È però nel filosofo zarista Ivan Ilyn che le fondamentali differenze tra Russia e Occidente vengono portate a galla esplicitamente e contrapposte dialetticamente. Un conservatorismo parente del tradizionalismo integralista di René Guénon e Julius Evola e, nuovamente, in qualche modo legato da un invisibile fil rouge anche al paleoconservatorismo americano. Non a caso, è uno dei punti di riferimento filosofici di Putin e della sua Russia:
“L’occidente ha esportato questo virus anticristiano in Russia […] Dopo aver perso il nostro legame con Dio e la tradizione cristiana, l’umanità è stata moralmente accecata, presa dal materialismo, dall’irrazionalismo e dal nichilismo […] Per superare la crisi morale globale, dobbiamo tornare a valori morali eterni, cioè fede, amore, libertà, coscienza, famiglia, patria e nazione, ma soprattutto fede e amore”
Eccoli, tutti gli elementi della filosofia del potere che Vladimir Putin cerca di risvegliare nel suo popolo in questo momento vitale per la sua idea di Russia. Dal rapporto acquiescente con l’autorità alla volontà di sacrificarsi per una causa morale, dalla capacità di sopportare ogni privazione materiale all’unione compatta degli individui nel perseguimento degli obiettivi della comunità. Ma la domanda vera potrebbe infine mutare: di quali ricchezze puoi sentirti defraudato se non le hai mai volute (o potute avere)?
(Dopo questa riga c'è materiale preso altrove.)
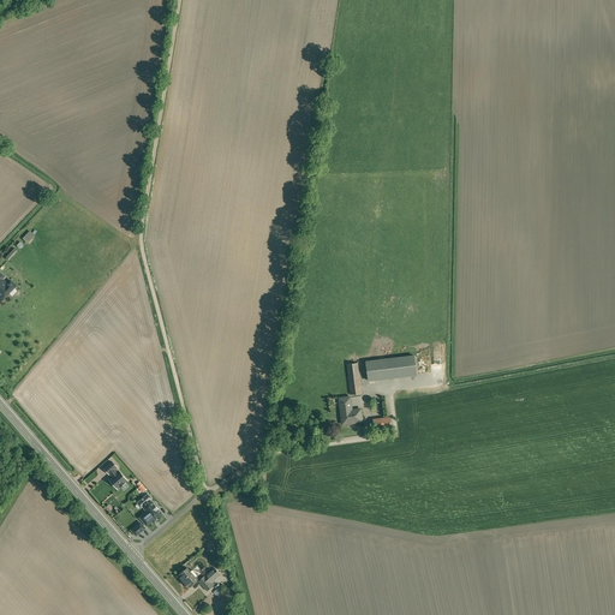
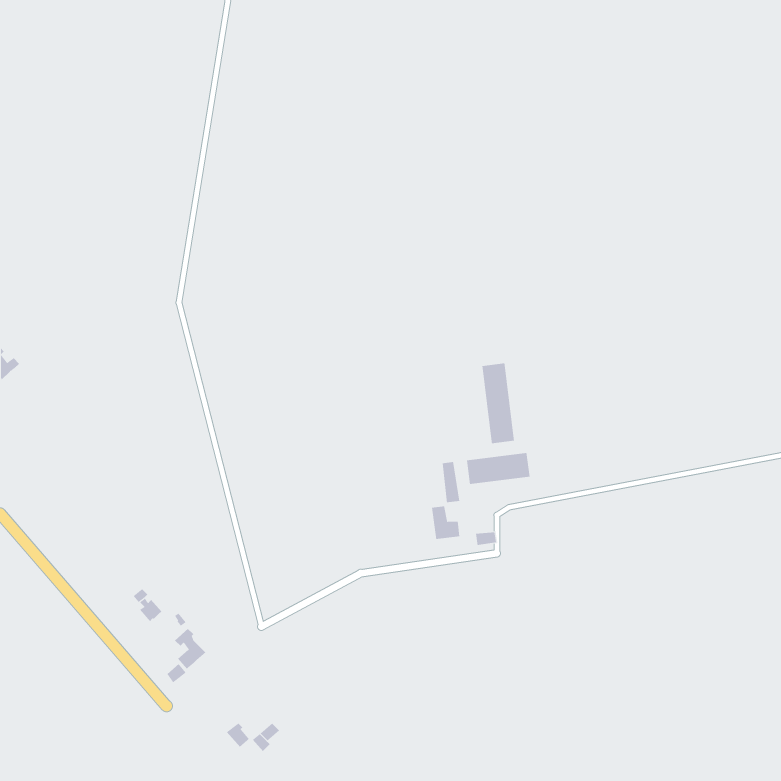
building: none -> [482,362,515,444]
La forza della fede in luogo del benessere materiale. Gli imperi si misurano anche sulla capacità di soffrire; sarebbe meglio dire che sopravvivono, in base alla capacità di soffrire. I russi sembrano fatti di pasta diversa, ma sono umani come noi, condividono stesse passioni e debolezze; probabilmente sono solo già abituati a tutto ciò. Vedremo quale fascino prevarrà.